Of course, the heavily-financed public relations campaign against the estate tax has been so successful that, as a political matter, the base (who, one might expect, would be the target of such a petition/fundraiser) is most revved up about eliminating that tax in paricular. What's the matter with Kansas?
Third, the only mildly unusual (but hardly new) proposal is #1, which at least appears to be a cut in taxes on labor rather than capital. Of course, after describing this tax proposal as a "take home pay raise" for all workers -- yet inexplicably and arbitrarily limiting the cut in this tax to two years, rather than a permanent reduction or outright repeal -- Gingrich's group then describes the proposal as a business tax cut: "This would also immediately increase the liquidity of every small business, because there would be more money available to put back into the business and create more jobs."
It is especially interesting that this argument is coming from the people who also tell us that the tax rate that workers pay includes the the employer's half of the Social Security and Medicare taxes. (This is part of, for example, those high combined rates of taxation that we sometimes see trumpeted in the news, claiming that people are forced to pay rates of more than 50% on their additional earnings.) If businesses would use the reduced payroll taxes for something other than increasing the take-home pay of workers, that exposes as a fraud the idea that workers really pay the full amount of payroll taxes.
Moreover, if workers will not receive the full amount of the cut in payroll taxes on the business side, why should we expect that they will receive all -- or any -- of the cut in the workers' half of payroll taxes? This is, of course, just an application of the age-old question of "tax incidence." If I am an employer, and I know that my workers are currently willing to work for me at a take-home salary of, say, $30,000/year, why would I let them keep the cut in their half of the payroll tax? I can cut their gross salary and leave them no worse off than before. In an economy with no bargaining power for workers (lack of jobs, jobs, jobs), how could workers complain?

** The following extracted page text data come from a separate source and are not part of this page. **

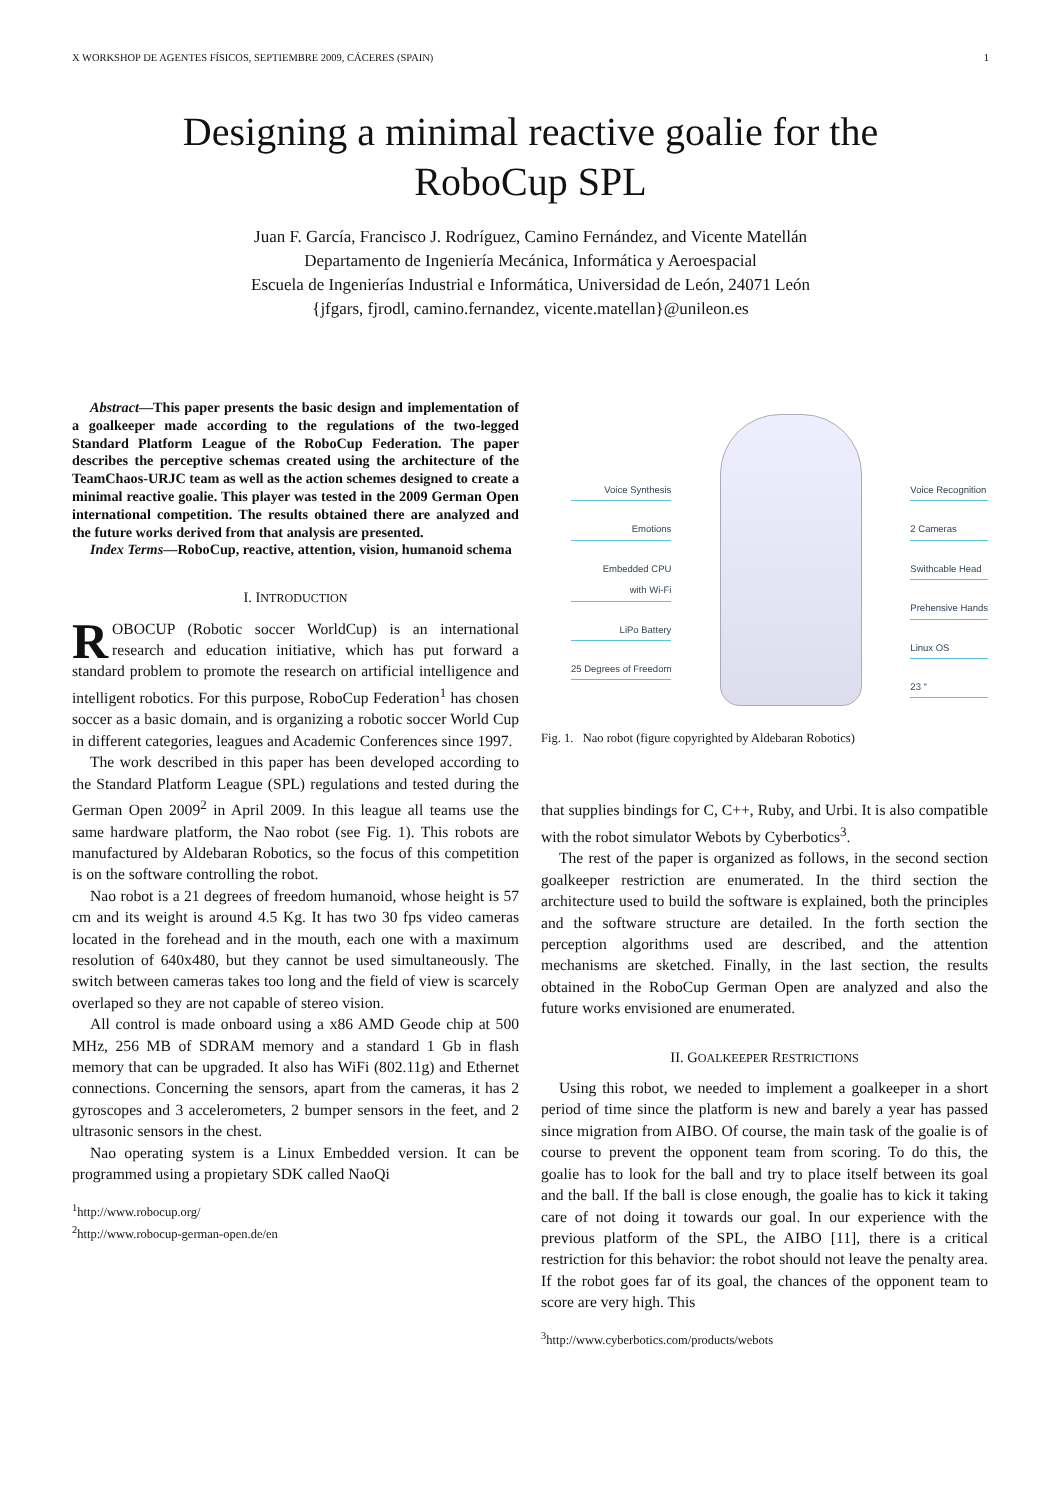X WORKSHOP DE AGENTES FÍSICOS, SEPTIEMBRE 2009, CÁCERES (SPAIN) 1
Designing a minimal reactive goalie for the
RoboCup SPL
Juan F. García, Francisco J. Rodríguez, Camino Fernández, and Vicente Matellán
Departamento de Ingeniería Mecánica, Informática y Aeroespacial
Escuela de Ingenierías Industrial e Informática, Universidad de León, 24071 León
{jfgars, fjrodl, camino.fernandez, vicente.matellan}@unileon.es
Abstract—This paper presents the basic design and implementation of a goalkeeper made according to the regulations of the two-legged Standard Platform League of the RoboCup Federation. The paper describes the perceptive schemas created using the architecture of the TeamChaos-URJC team as well as the action schemes designed to create a minimal reactive goalie. This player was tested in the 2009 German Open international competition. The results obtained there are analyzed and the future works derived from that analysis are presented.
Index Terms—RoboCup, reactive, attention, vision, humanoid schema
I. INTRODUCTION
ROBOCUP (Robotic soccer WorldCup) is an international research and education initiative, which has put forward a standard problem to promote the research on artificial intelligence and intelligent robotics. For this purpose, RoboCup Federation<sup>1</sup> has chosen soccer as a basic domain, and is organizing a robotic soccer World Cup in different categories, leagues and Academic Conferences since 1997.
The work described in this paper has been developed according to the Standard Platform League (SPL) regulations and tested during the German Open 2009<sup>2</sup> in April 2009. In this league all teams use the same hardware platform, the Nao robot (see Fig. 1). This robots are manufactured by Aldebaran Robotics, so the focus of this competition is on the software controlling the robot.
Nao robot is a 21 degrees of freedom humanoid, whose height is 57 cm and its weight is around 4.5 Kg. It has two 30 fps video cameras located in the forehead and in the mouth, each one with a maximum resolution of 640x480, but they cannot be used simultaneously. The switch between cameras takes too long and the field of view is scarcely overlaped so they are not capable of stereo vision.
All control is made onboard using a x86 AMD Geode chip at 500 MHz, 256 MB of SDRAM memory and a standard 1 Gb in flash memory that can be upgraded. It also has WiFi (802.11g) and Ethernet connections. Concerning the sensors, apart from the cameras, it has 2 gyroscopes and 3 accelerometers, 2 bumper sensors in the feet, and 2 ultrasonic sensors in the chest.
Nao operating system is a Linux Embedded version. It can be programmed using a propietary SDK called NaoQi
<sup>1</sup> http://www.robocup.org/
<sup>2</sup> http://www.robocup-german-open.de/en
Voice Synthesis
Emotions
Embedded CPU
with Wi-Fi
LiPo Battery
25 Degrees of Freedom
Voice Recognition
2 Cameras
Swithcable Head
Prehensive Hands
Linux OS
23 "
Fig. 1. Nao robot (figure copyrighted by Aldebaran Robotics)
that supplies bindings for C, C++, Ruby, and Urbi. It is also compatible with the robot simulator Webots by Cyberbotics<sup>3</sup>.
The rest of the paper is organized as follows, in the second section goalkeeper restriction are enumerated. In the third section the architecture used to build the software is explained, both the principles and the software structure are detailed. In the forth section the perception algorithms used are described, and the attention mechanisms are sketched. Finally, in the last section, the results obtained in the RoboCup German Open are analyzed and also the future works envisioned are enumerated.
II. GOALKEEPER RESTRICTIONS
Using this robot, we needed to implement a goalkeeper in a short period of time since the platform is new and barely a year has passed since migration from AIBO. Of course, the main task of the goalie is of course to prevent the opponent team from scoring. To do this, the goalie has to look for the ball and try to place itself between its goal and the ball. If the ball is close enough, the goalie has to kick it taking care of not doing it towards our goal. In our experience with the previous platform of the SPL, the AIBO [11], there is a critical restriction for this behavior: the robot should not leave the penalty area. If the robot goes far of its goal, the chances of the opponent team to score are very high. This
<sup>3</sup> http://www.cyberbotics.com/products/webots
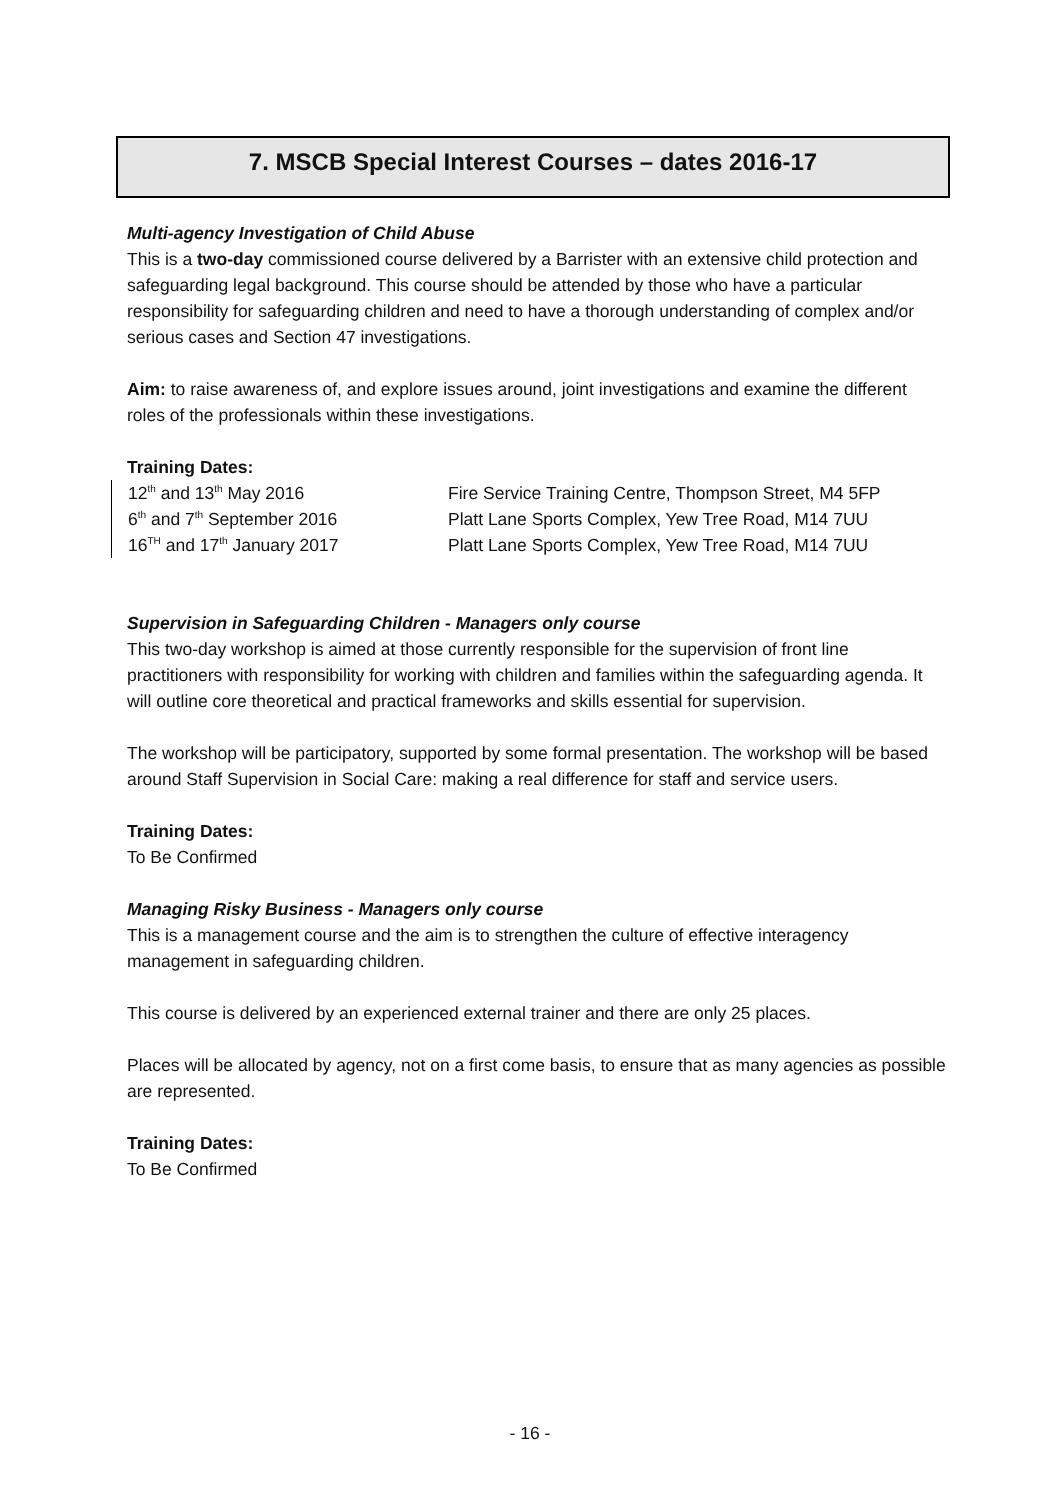7. MSCB Special Interest Courses – dates 2016-17
Multi-agency Investigation of Child Abuse
This is a two-day commissioned course delivered by a Barrister with an extensive child protection and safeguarding legal background. This course should be attended by those who have a particular responsibility for safeguarding children and need to have a thorough understanding of complex and/or serious cases and Section 47 investigations.
Aim: to raise awareness of, and explore issues around, joint investigations and examine the different roles of the professionals within these investigations.
Training Dates:
12<sup>th</sup> and 13<sup>th</sup> May 2016
Fire Service Training Centre, Thompson Street, M4 5FP
6<sup>th</sup> and 7<sup>th</sup> September 2016
Platt Lane Sports Complex, Yew Tree Road, M14 7UU
16<sup>TH</sup> and 17<sup>th</sup> January 2017
Platt Lane Sports Complex, Yew Tree Road, M14 7UU
Supervision in Safeguarding Children - Managers only course
This two-day workshop is aimed at those currently responsible for the supervision of front line practitioners with responsibility for working with children and families within the safeguarding agenda. It will outline core theoretical and practical frameworks and skills essential for supervision.
The workshop will be participatory, supported by some formal presentation. The workshop will be based around Staff Supervision in Social Care: making a real difference for staff and service users.
Training Dates:
To Be Confirmed
Managing Risky Business - Managers only course
This is a management course and the aim is to strengthen the culture of effective interagency management in safeguarding children.
This course is delivered by an experienced external trainer and there are only 25 places.
Places will be allocated by agency, not on a first come basis, to ensure that as many agencies as possible are represented.
Training Dates:
To Be Confirmed
- 16 -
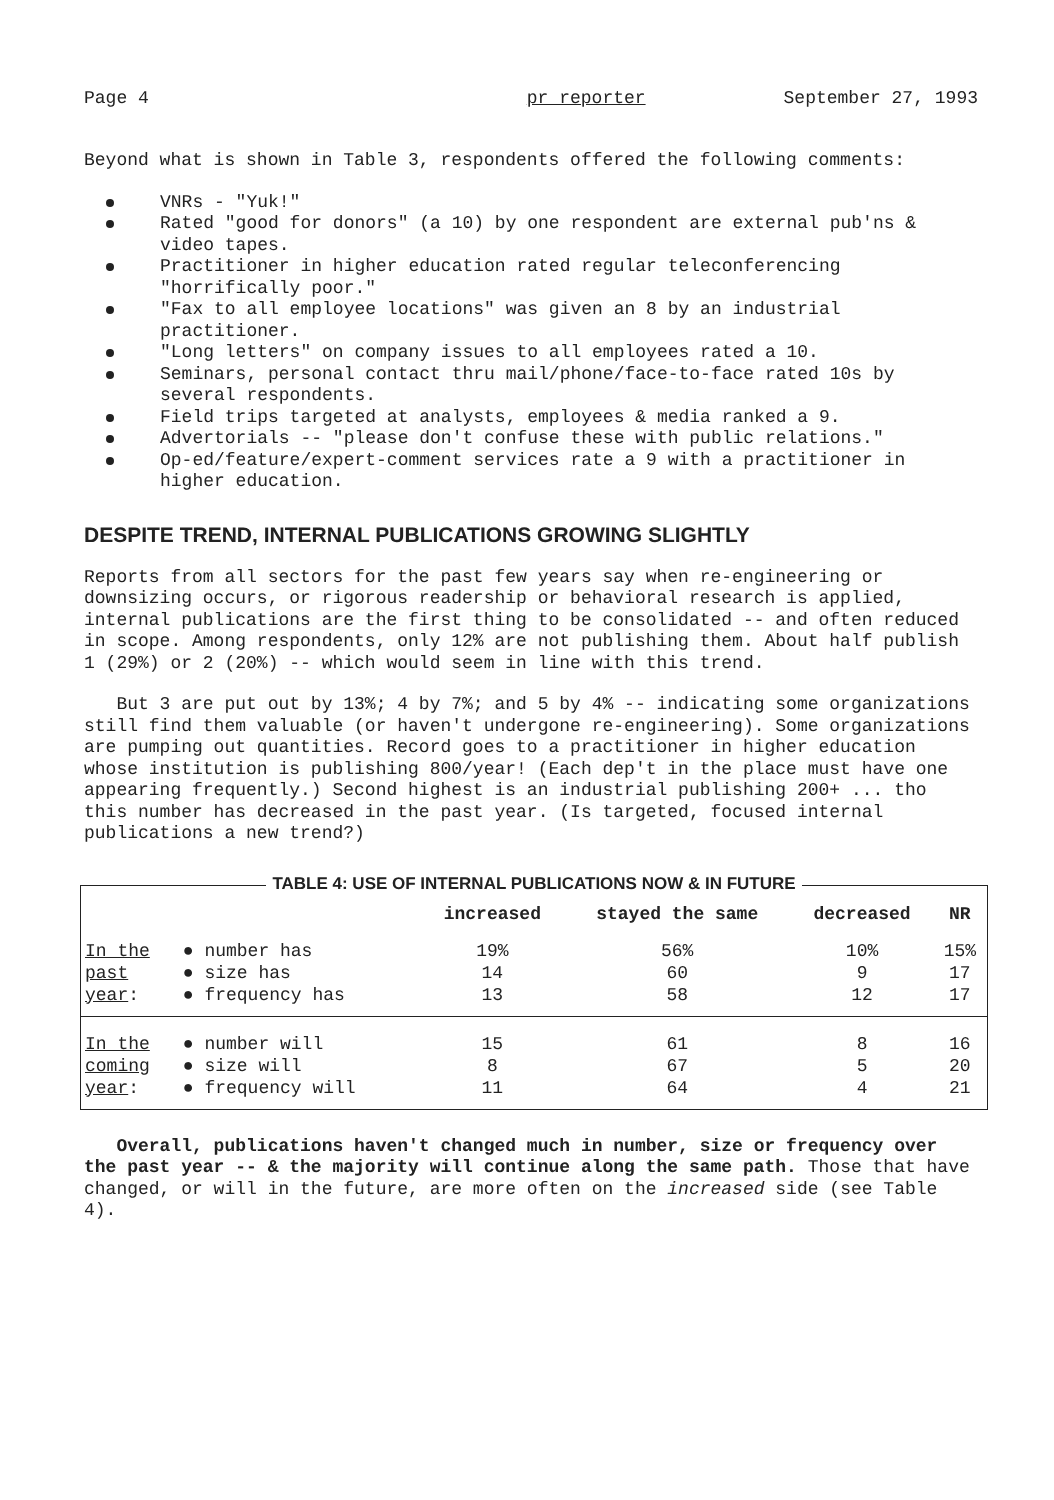Page 4 pr reporter September 27, 1993
Beyond what is shown in Table 3, respondents offered the following comments:
VNRs - "Yuk!"
Rated "good for donors" (a 10) by one respondent are external pub'ns & video tapes.
Practitioner in higher education rated regular teleconferencing "horrifically poor."
"Fax to all employee locations" was given an 8 by an industrial practitioner.
"Long letters" on company issues to all employees rated a 10.
Seminars, personal contact thru mail/phone/face-to-face rated 10s by several respondents.
Field trips targeted at analysts, employees & media ranked a 9.
Advertorials -- "please don't confuse these with public relations."
Op-ed/feature/expert-comment services rate a 9 with a practitioner in higher education.
DESPITE TREND, INTERNAL PUBLICATIONS GROWING SLIGHTLY
Reports from all sectors for the past few years say when re-engineering or downsizing occurs, or rigorous readership or behavioral research is applied, internal publications are the first thing to be consolidated -- and often reduced in scope. Among respondents, only 12% are not publishing them. About half publish 1 (29%) or 2 (20%) -- which would seem in line with this trend.
But 3 are put out by 13%; 4 by 7%; and 5 by 4% -- indicating some organizations still find them valuable (or haven't undergone re-engineering). Some organizations are pumping out quantities. Record goes to a practitioner in higher education whose institution is publishing 800/year! (Each dep't in the place must have one appearing frequently.) Second highest is an industrial publishing 200+ ... tho this number has decreased in the past year. (Is targeted, focused internal publications a new trend?)
TABLE 4: USE OF INTERNAL PUBLICATIONS NOW & IN FUTURE
| | | increased | stayed the same | decreased | NR |
| --- | --- | --- | --- | --- | --- |
| In the | ● number has | 19% | 56% | 10% | 15% |
| past | ● size has | 14 | 60 | 9 | 17 |
| year : | ● frequency has | 13 | 58 | 12 | 17 |
| In the | ● number will | 15 | 61 | 8 | 16 |
| coming | ● size will | 8 | 67 | 5 | 20 |
| year : | ● frequency will | 11 | 64 | 4 | 21 |
Overall, publications haven't changed much in number, size or frequency over the past year -- & the majority will continue along the same path. Those that have changed, or will in the future, are more often on the increased side (see Table 4).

Still, this proposal might be acceptable (though dishonest marketing) if the businesses were to use the money that they keep from the tax cuts actually to create jobs. Unfortunately, the problem in today's economy is not the supply side. Businesses are failing to create jobs because they cannot sell the products that those new workers might produce. Stimulus spending that would generate demand and thus make it worthwhile to hire workers is, of course, not part of the plan.
In fact, and as a fourth and final point, the plan would directly undercut the stimulus by redirecting unspent stimulus money (and remaining TARP funds) to replace the money that the payroll tax cuts would otherwise drain from the Social Security and Medicare trust funds. Essentially, therefore, the payroll aspect of the tax plan is just a way to tilt the balance ex post between tax cuts and spending in the anti-recessionary policies that have already been adopted.
It is possible, one might suppose, to count as an "idea" a proposal to undermine despised policies by simply repackaging familiar anti-tax rhetoric. If this is the basis for a reputation as an idea man, however, the term is even more degraded and empty than we might have suspected.